For all the talk from FF/FG/Labour/Greens etc about getting youth involved in politics and taking part in our democracy, they take very little action.
Why not do something proactive rather than just pay lip service for a change, like remove Religion as a leaving cert subject and replace it with an enhanced civics curriculum?
Its been a while, but as a student civics class was a joke.
The problems of voter apathy and democratic deficit are not exclusivly Irish, and a lot of people are very aware of their rights in society, but not their responsibilities.
We are also getting to a situation where talent shows are getting a more vote turnout and coverage than elections.
Xfactor means more to people than politics, and because we have a virtual political caste it is getting harder for the state to relate to everyday life - not that FF or FG want to do anything about the continued perpetuation of a two party system.
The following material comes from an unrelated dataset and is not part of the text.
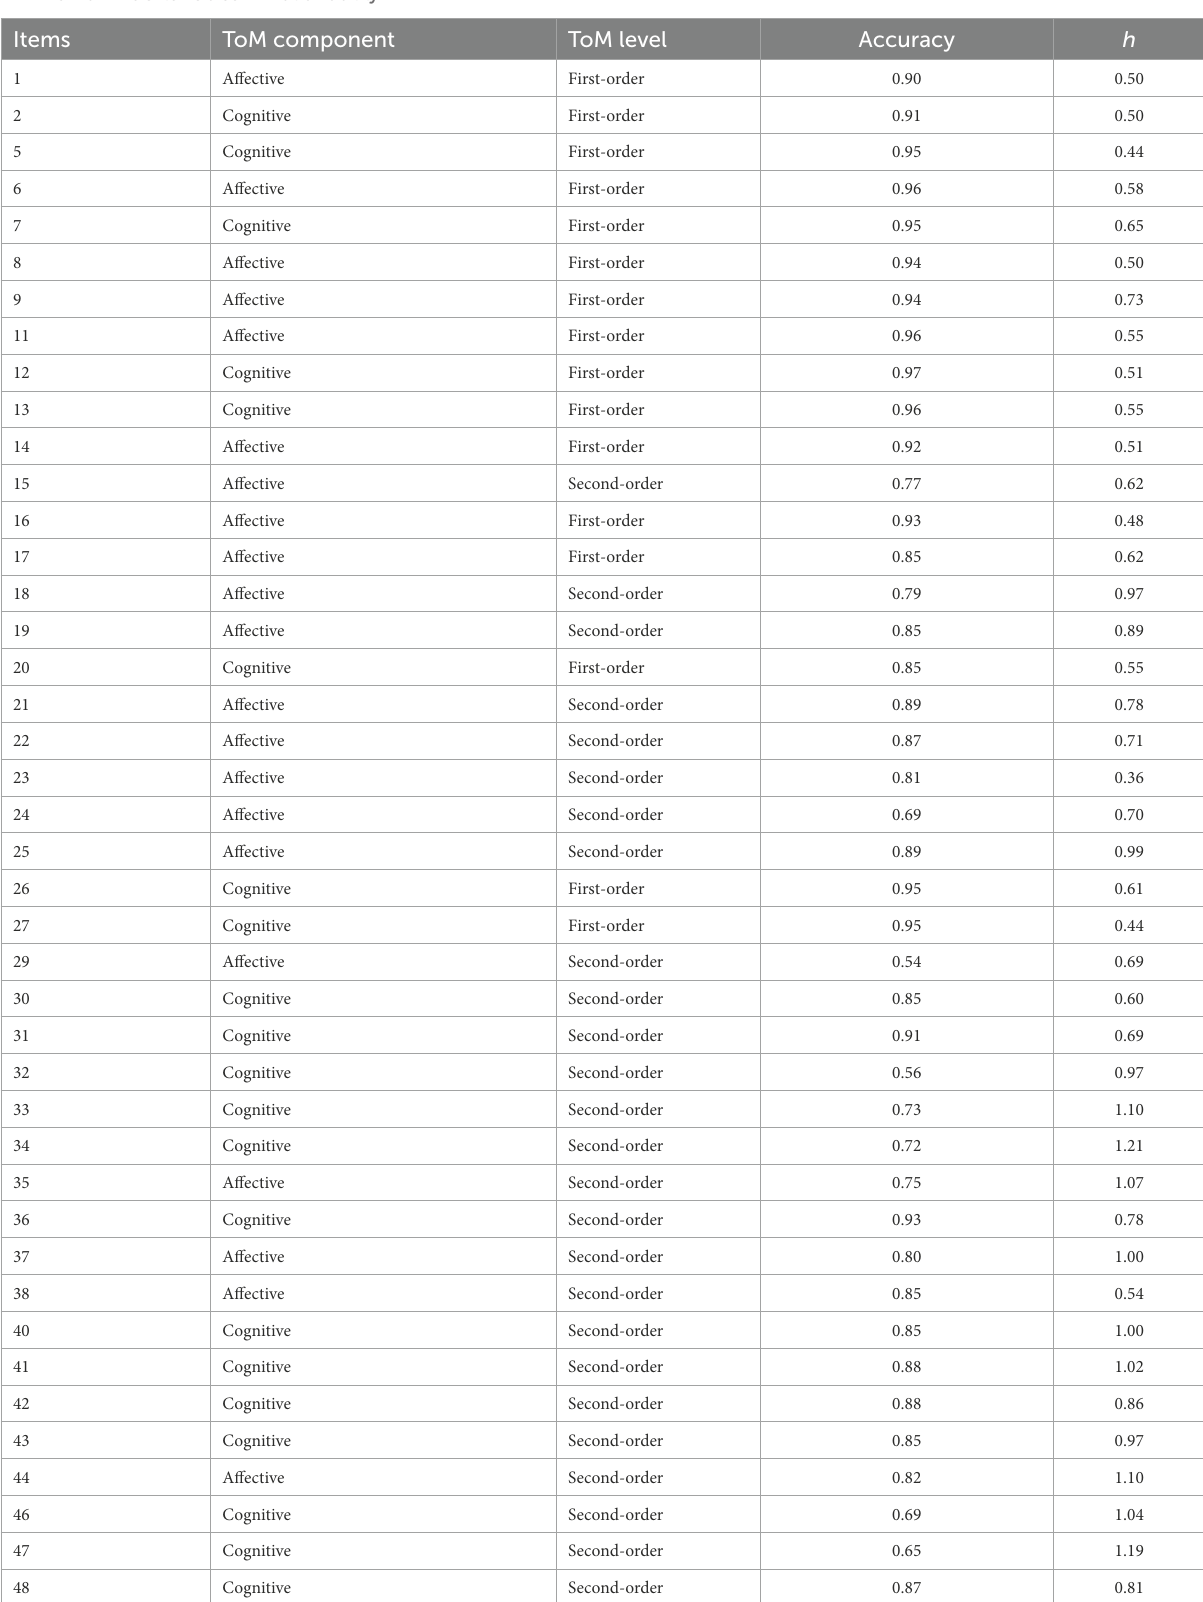
TABLE 3 Yoni-48’s items discrimination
Why not have civics as a compulsary, scored subject to junior cert level - just to teach students how the country is meant to work - and a simple format, the basics
How our PR electoral system works and how it compares to others
The role of the Government
The role of the Legal branch
The rights and responsibilities of the individual
The rights and responsibilities of the state
How the EU works
The EU's role in relation to the state etc.
Then, as a votive - extra - subject for the Leaving Cert students - as in the US - could earn college points for various voluntary activities.
To involve them in the community.
A good example would be the selection of a local ameinity for repair, rubbish removal, graffiti removal, volunteer hospital work etc. in return for a project book submitted for CAO placement points, particularly if it had relevance to a college course.
As an extension of the civic program, and in conjunction with AN's policy to switch more foreign aid to micro finance.
This also ties in with the idea of a VSO/Peace Corps. It could be integrated to transition year for schools that have that system or perhaps a better idea during a gap year for students.
This provides an opportunity for schools to link with projects, the class is partially given a budget by the state to invest in micro finance - and get a return on investment for the school.
I'd be in favour of students raising their own budget through civic or sponsored programs, and the state matches that fund to a capped amount.
They vote on what project to support - it involves them in a democratic decision making process.
We would work with someone like Kiva.org, or base a program on that model.
It connects students with the project directly, and could tie in with the overseas volunteer program.